I have only ever seen one warped rotor in the four sets of rotors which have been on my truck (OEM front, aftermarket front, one warped in first rear pair, new rear pair). It was likely a factory casting or machining defect...the second set in the rear was slightly out of true as well, but they were machined true before they were ever on the truck.
Anyhoo...I always use a torque wrench, like Rich said for everything except the skid plate bolts.
If you don't have a torque spec, see if you can locate a specification for the weakest threaded metal.
What that means is, if you're running a Grade 8 bolt (or 10.something, if metric...10.8 or 10.9, I forget) in to an aluminum head, use the torque spec for that thread diameter and pitch for aluminum. Same goes for replacement bolts in critical locations...you can get Bowmalloy bolts for your bumpers and receiver, but you'll still be torque-limited by the softer side of the fastener.
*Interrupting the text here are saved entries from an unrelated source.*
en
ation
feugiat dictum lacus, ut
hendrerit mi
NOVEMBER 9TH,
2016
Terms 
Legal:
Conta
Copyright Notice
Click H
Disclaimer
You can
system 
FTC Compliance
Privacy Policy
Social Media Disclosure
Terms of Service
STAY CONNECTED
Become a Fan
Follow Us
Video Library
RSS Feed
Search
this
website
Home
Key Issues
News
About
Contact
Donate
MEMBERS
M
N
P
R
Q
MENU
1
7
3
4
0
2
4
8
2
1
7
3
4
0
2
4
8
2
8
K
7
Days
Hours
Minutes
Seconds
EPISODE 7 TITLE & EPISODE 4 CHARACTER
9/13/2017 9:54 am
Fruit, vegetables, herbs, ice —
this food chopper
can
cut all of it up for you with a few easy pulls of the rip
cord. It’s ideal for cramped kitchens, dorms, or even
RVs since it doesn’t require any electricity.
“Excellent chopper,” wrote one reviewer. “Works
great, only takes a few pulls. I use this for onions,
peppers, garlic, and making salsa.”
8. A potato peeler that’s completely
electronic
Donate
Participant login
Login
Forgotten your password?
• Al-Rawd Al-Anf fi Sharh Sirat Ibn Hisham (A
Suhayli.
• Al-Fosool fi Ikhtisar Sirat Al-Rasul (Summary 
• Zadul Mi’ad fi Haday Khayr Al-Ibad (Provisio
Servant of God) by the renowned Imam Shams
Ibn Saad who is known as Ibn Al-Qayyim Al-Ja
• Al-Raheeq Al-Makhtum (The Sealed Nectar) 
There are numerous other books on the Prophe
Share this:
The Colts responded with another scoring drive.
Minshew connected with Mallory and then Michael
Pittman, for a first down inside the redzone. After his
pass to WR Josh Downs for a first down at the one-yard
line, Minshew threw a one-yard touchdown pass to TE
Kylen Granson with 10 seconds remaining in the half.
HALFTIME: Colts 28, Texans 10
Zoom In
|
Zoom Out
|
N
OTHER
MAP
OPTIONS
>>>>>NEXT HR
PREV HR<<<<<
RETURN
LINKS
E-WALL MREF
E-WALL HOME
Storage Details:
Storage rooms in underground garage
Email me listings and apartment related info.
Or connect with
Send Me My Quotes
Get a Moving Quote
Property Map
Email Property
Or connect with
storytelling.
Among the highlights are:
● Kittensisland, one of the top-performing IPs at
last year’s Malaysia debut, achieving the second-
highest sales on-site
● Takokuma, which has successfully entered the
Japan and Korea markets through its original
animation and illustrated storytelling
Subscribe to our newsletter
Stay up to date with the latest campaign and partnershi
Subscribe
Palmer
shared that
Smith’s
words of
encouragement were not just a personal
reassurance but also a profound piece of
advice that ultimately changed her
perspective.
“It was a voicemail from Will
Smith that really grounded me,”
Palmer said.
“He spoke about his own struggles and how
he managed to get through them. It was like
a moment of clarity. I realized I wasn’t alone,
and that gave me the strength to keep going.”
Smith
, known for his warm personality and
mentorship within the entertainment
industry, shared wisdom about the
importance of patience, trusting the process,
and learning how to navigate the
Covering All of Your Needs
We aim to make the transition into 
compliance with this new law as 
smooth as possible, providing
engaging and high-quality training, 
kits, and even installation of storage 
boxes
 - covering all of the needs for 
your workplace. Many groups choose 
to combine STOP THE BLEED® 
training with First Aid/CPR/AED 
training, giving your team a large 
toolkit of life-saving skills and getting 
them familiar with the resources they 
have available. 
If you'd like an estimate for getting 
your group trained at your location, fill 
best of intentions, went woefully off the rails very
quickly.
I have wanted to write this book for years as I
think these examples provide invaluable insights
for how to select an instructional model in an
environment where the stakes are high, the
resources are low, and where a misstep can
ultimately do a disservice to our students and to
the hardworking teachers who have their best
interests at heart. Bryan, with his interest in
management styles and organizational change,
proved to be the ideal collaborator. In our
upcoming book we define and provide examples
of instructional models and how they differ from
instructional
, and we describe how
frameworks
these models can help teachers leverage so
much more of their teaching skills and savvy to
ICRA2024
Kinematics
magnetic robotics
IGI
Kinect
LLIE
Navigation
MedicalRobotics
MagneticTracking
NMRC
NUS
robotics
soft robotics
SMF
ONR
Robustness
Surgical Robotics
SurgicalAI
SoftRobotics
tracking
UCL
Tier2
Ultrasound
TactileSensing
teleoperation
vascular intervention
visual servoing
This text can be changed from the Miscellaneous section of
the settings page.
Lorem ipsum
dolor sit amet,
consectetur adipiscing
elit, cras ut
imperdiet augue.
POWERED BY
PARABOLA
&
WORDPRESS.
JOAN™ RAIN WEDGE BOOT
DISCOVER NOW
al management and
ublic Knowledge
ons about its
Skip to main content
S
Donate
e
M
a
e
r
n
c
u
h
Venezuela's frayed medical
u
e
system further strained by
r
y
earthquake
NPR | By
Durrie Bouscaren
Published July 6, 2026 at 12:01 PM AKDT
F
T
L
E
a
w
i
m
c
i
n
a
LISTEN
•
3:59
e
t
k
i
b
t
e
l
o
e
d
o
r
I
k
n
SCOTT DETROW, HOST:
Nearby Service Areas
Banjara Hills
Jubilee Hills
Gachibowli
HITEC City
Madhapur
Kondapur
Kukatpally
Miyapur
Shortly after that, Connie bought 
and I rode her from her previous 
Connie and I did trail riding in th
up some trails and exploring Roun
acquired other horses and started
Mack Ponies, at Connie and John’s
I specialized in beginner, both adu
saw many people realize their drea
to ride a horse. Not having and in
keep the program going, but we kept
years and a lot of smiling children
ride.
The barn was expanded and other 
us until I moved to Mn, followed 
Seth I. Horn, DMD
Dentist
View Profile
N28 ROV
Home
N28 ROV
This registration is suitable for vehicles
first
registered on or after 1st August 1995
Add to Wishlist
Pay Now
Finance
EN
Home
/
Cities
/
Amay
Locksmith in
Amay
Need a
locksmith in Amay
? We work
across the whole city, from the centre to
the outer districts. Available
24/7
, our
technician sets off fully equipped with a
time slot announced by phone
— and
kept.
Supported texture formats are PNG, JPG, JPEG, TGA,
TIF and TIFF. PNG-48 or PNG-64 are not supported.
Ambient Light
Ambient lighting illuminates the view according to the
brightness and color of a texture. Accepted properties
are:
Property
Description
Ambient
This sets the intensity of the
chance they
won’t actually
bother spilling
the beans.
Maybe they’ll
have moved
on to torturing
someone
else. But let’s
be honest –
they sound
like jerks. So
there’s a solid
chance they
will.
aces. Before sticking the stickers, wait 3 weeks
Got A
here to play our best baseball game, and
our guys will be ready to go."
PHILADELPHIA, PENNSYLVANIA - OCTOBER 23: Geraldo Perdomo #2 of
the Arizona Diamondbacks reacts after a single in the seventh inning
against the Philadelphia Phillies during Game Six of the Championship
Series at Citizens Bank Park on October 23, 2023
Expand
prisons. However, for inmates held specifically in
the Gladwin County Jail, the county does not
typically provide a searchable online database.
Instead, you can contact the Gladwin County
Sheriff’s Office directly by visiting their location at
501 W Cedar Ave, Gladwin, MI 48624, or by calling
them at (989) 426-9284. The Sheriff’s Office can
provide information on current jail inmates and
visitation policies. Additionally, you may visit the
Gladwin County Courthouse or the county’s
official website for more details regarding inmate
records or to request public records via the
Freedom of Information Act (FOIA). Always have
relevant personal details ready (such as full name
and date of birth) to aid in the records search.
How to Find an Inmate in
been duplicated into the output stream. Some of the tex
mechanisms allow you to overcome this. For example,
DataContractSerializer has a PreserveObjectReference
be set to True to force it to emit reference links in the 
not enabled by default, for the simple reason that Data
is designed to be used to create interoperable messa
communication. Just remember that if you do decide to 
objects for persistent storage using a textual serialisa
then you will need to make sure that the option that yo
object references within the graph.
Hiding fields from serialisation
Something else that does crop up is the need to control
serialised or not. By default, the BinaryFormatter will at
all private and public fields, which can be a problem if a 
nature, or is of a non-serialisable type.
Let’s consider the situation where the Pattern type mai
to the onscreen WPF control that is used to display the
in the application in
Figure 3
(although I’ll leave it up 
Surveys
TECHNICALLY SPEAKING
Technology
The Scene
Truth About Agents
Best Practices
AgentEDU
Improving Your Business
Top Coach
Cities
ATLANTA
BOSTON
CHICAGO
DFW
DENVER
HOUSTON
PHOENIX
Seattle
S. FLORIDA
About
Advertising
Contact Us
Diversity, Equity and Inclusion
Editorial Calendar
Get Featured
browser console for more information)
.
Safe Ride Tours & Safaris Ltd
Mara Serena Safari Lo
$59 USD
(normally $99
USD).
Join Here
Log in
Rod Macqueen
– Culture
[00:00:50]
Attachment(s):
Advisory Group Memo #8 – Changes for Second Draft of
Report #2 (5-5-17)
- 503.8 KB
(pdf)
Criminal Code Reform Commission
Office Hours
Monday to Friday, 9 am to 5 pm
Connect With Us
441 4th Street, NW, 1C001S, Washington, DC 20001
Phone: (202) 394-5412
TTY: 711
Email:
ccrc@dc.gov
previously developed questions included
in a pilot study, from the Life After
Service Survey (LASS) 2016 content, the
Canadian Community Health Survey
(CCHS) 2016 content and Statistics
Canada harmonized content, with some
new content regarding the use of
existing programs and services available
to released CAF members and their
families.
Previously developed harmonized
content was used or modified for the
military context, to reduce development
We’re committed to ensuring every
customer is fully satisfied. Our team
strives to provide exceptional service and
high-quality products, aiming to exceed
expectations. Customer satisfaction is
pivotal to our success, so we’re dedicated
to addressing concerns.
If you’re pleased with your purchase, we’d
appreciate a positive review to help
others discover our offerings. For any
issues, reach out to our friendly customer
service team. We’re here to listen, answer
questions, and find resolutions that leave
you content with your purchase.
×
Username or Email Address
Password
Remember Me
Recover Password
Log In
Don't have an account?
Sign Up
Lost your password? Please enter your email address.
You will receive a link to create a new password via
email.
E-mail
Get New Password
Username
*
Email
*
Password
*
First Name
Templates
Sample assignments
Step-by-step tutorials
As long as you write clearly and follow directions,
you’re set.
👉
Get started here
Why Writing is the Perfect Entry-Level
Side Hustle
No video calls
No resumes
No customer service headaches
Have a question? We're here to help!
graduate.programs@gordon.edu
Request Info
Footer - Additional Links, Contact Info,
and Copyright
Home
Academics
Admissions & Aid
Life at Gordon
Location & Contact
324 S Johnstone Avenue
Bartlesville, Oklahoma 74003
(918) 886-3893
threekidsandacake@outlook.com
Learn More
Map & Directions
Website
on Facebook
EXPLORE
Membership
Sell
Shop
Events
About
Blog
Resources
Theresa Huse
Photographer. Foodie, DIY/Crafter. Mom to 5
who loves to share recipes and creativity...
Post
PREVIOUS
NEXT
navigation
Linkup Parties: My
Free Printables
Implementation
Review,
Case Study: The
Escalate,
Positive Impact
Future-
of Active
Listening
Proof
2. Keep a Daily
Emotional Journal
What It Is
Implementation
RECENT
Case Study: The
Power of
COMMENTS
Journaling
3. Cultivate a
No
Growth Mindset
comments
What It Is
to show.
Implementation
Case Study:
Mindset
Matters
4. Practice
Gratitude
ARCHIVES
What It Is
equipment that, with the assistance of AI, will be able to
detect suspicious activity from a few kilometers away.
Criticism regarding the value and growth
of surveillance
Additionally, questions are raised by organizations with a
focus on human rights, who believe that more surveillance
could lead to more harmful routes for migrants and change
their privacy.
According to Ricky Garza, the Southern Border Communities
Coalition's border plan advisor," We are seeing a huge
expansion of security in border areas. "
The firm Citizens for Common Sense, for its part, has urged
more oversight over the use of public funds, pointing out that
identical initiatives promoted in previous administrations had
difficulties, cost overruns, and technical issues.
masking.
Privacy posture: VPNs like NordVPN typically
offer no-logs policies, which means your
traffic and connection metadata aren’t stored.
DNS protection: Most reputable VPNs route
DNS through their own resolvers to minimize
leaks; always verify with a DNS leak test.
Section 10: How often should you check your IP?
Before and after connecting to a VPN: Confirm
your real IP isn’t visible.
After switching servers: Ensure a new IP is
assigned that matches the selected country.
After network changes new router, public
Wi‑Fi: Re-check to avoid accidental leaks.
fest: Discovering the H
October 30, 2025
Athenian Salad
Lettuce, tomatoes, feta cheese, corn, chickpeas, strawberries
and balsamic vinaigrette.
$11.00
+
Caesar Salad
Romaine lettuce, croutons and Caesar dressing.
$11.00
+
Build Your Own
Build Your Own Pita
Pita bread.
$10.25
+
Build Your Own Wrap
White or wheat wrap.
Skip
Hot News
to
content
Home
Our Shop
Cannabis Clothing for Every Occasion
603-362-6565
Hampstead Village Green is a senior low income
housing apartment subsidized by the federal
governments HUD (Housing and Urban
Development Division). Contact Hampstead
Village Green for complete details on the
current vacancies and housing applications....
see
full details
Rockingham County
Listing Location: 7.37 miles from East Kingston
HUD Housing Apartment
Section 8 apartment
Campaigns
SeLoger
Now, if you have replaced the nut as well as the bolt (as some of us have done with skid plates and bumpers), then look up the torque spec for that size, pitch and grade, and use at least the minimum specification.
You may find in some cases where you've made a significant upgrade that it's just not reasonable for you to put finish torque on the fastener...some of those fasteners can take over 200ft-lb torque. When in that situation, I set the wrench to what I can reasonably achieve with a 2.5' 1/2" drive torque wrench and a 3' breaker bar.
Sometimes it's awfully difficult to reach a fastener, like Kovawa mentioned. Extensions and even u-joints won't change the torque,
but just like your driveshaft carrier bearing, the joint and/or extension
must be supported or you'll lose torque as the extension or joint flexes over. It's almost impossible on large fasteners, but works great on spark plugs...particularly the ones at the back of the engine, if you have ABS.
Also keep in mind a "crow's foot" wrench will change the amount of torque you're applying. The wrench will break at the same torque, but that torque will not be reflected at the fastener if the business end of your tool is offset from the head of the wrench. There's usually a different specification for a crow's foot, for example with the fuel line connector at the rear of the block...or is it the pulse damper? Whichever. If you're swapping your starter you'll find it

. There's a direct torque, and an SST (Special Service Tool) torque, the SST is basically a crow's foot on a torque wrench.